ON FEBRUARY 21, 2014
, one week after the DOJ’s damning report was released, Van Valkenburg responded with a five-page broadside that vehemently denied the DOJ’s allegations. His reaction to the report was “frustration, disbelief and outrage,” he wrote:
It is no coincidence that the DOJ released this letter to the press only after I filed a federal court action seeking clarification of the DOJ’s authority. The letter provided to the press is clearly retaliatory. The DOJ is trying to use the media to improperly influence public opinion about the issue of sexual assault cases.
This is a politically-calculated and irresponsible move on their part….
There are 11 attorneys within the criminal division of the County Attorney’s Office, 7 of whom are women. Each attorney is personally responsible for upwards of 125 criminal cases at any given time. It is safe to say the workload for our attorneys is high, especially in light of limited time and resources. Despite these obstacles, all criminal victims are given priority whether women, children or men. It is a flat out lie for the DOJ to claim sexual assault cases are given the lowest priority.

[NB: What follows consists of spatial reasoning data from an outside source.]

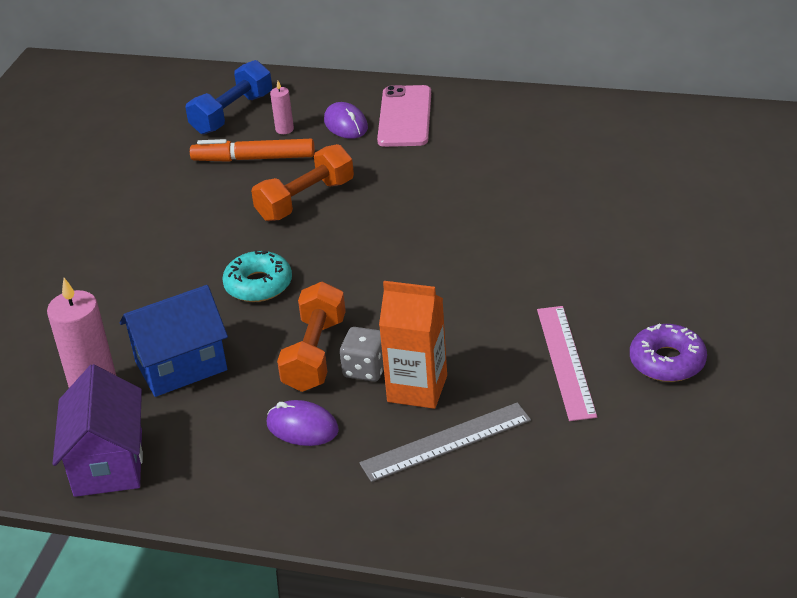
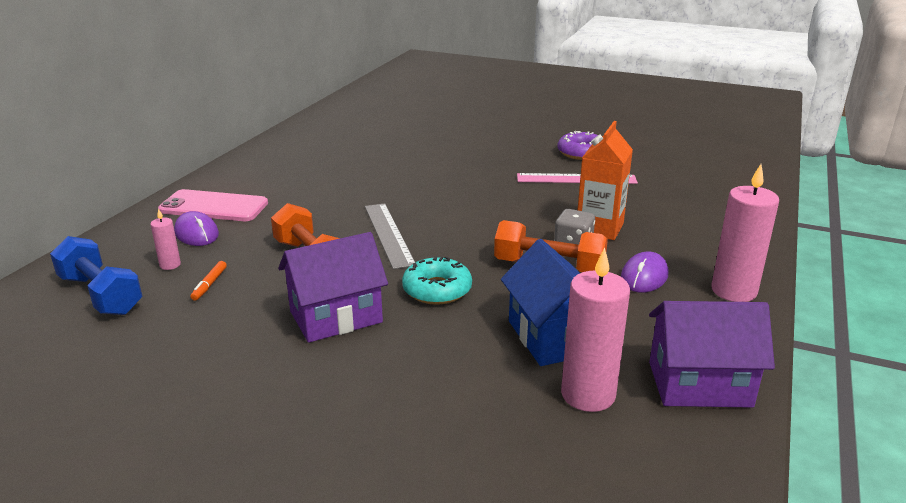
camera: 85 degrees left, 10 degrees down
(207, 236) = (336, 317): none -> purple house
(253, 159) = (209, 284): orange marker -> orange marker, size x0.47
(279, 500) = (733, 291): none -> pink candle
(346, 124) = (196, 233): purple mouse -> purple mouse turned 75 degrees clockwise
(446, 442) = (659, 222): grey ruler -> grey ruler (389, 234)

Plenty of Missoulians applauded their embattled county attorney for standing up to the DOJ. One of these admirers was former Missoula police chief Mark Muir, who’d retired two months earlier. In a guest column published in the
Missoulian
, Muir referred to the DOJ as “Attorney General Eric Holder’s team of ultra-liberal, Washington, D.C., legal staff” and contended that Fred Van Valkenburg had “courageously chosen a bold and wise strategy in suing the United States Department of Justice for its abuse of power.”
Support for Van Valkenburg’s lawsuit was far from universal, however. On the same day that Van Valkenburg released his angry response to the DOJ report, the
Missoulian
published an article written
by Mike Brady, the city’s new police chief, and John Engen, who’d been mayor since 2005; they made a convincing argument that the DOJ’s investigation of the Missoula Police Department, and the resulting agreement between the city and the DOJ to change the way rape investigations were handled, had made Missoula a safer place for women. “It’s close to a year since the city of Missoula entered into an agreement with the United States Department of Justice Civil Rights Division,” Brady and Engen wrote, “and we’re the better for it.” They pointed out that police officers were now better trained to handle the unique challenges of acquaintance rape, making them more sensitive to the needs of rape victims, and that the department had adopted better policies and procedures that vastly improved police cooperation with the county attorney’s office and victim advocates. The police department had also commissioned an external review of its performance “to ensure that we’re always improving and that we’re accountable to the citizens we serve.”